Passou a mão pelo seu ventre. Lembrou-se de um dia ter imaginado encontrar na personificação de mãe o que jamais teve e a esperança de não estaria mais sozinha. Se o mundo fosse perfeito e harmônico nada do que sofreu um ano antes haveria acontecido, depois que conheceu a Juan no escritório quando foi entregar-lhe uma encomenda da Companhia Armental. Sustentou-se em pé sob a claridade que se encolhia. O trem saiu e os deixou a sós a ela e seu futuro oco encarando-se. Estava ali porque não havia conseguido suprimir a culpa de ter assassinado o homem que a quis tanto. E agora trazia consigo o rastro deste amor monstruoso crescendo cada dia e destruindo seu interior com a força aterradora da vingança e da morte. Desde que soube de sua gravidez, decidiu tirar de dentro de si essa treva viva que se avolumava por dentro. Octavio Izzu, que tinha concretizado o assassinato, lhe recomendou os serviços desta clínica. A clínica ficava no sótão da loja. Uma análise detalhada da loja faria qualquer um se dar conta de que ali a morte coincidia com o caminho da vida.
-Entre.
As paredes do consultório tinham a mesma cor laranja que a loja no andar de baixo.
-Mais já estou com quase dois meses.
A próxima meia hora estariam falando de preços, de que não havia problemas e de como se executaria o procedimento. Deteve-se em escutar placidamente as instruções de tirar a roupa, de deitar-se na cama, de manter tudo em segredo. O cheiro de queijo lha dava náuseas. Estava entorpecida e sem forças, talvez fosse a anestesia que a distanciava daquela cor laranja.
Ninguém saberá ao certo quanto tempo depois, se no mesmo momento que se levontou da cama ou um canto do quarto anos mais tarde, Stela tomou consciência e conseguiu decifrar o rosto do “médico” que lhe tirava o filho por fios de carne e sangue de seu ventre: seu marido Augustín. Não tinha morrido. Estava ali para vingar-se do rastro que havia deixado no corpo dela e da morte a que ela lhe havia despachado.
As mentiras sustentadas por um vida permutam de papéis com a verdade. Stela um dia o amou profudamente. Mas o amor que ele lhe prometeu não era puro. A Companhia Armental seria a compensacão pelos carinhos que fingiu. Ambos não previram um filho, não poderiam saber o que o destino lhes ofereceria adiante.

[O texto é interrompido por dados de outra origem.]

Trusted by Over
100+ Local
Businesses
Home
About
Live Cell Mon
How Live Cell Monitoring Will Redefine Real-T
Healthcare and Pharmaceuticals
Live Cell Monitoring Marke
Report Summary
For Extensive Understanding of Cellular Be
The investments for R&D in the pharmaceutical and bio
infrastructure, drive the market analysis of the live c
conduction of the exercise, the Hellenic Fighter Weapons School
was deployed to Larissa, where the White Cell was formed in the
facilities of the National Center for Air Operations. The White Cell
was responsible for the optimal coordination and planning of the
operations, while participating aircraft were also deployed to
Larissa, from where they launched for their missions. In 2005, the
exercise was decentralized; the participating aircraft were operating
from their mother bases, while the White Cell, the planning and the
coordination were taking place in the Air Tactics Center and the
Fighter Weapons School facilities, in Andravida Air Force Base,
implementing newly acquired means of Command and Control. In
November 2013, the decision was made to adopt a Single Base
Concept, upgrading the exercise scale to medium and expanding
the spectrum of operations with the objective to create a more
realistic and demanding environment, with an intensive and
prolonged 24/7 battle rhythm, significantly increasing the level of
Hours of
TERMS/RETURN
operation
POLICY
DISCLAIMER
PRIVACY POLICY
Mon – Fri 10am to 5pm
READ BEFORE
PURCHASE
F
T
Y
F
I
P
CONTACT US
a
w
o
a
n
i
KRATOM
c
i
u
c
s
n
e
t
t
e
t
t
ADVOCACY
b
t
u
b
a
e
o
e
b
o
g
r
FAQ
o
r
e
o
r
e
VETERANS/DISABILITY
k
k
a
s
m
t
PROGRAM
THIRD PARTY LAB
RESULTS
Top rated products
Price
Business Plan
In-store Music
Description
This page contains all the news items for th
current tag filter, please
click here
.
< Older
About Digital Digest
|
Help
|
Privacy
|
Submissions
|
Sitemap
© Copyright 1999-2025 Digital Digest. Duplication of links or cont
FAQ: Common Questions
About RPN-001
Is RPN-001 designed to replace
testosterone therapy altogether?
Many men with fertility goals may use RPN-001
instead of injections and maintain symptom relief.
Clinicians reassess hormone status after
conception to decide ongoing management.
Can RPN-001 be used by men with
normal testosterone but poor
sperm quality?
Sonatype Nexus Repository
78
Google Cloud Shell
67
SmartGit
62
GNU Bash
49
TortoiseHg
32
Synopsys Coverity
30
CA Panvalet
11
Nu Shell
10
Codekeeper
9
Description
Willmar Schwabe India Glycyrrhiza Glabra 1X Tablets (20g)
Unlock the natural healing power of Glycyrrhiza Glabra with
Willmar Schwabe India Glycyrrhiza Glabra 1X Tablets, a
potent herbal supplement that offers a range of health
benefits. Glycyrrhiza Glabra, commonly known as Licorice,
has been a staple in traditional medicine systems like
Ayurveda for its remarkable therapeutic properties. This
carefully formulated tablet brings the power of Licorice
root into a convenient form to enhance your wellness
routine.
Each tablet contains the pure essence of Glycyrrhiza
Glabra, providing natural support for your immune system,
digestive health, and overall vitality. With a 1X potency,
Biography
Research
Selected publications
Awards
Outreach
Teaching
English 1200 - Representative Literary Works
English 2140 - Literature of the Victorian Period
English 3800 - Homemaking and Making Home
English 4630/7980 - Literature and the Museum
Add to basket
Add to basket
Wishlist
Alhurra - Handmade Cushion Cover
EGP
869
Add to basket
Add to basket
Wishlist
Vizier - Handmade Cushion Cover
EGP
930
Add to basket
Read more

Aquele dia tudo tinha começado como deveria ser. Depois de uma breve noite, um longo dia. Que desta vez seria eterno. O orgulho ferido e despedaçado se materializou na sua alma. No trem Ocatvio Izzu lhe tinha dado uma AK-47 Kalashnikov que disse ter trazido da Guatemala ou Venezuela. Firmou a arma entre as mãos como se já a tivesse manejado antes e a posicionou até ele. Porém dois disparos a surpreenderam antes que ela tivesse tempo para relembrar o rancor que a motivava. A força da morte empurrada pelo vento a sujeitou ao chão.
Stela despertou no trem. Olhando o verde opaco pela janela agradeceu a Deus o sinal.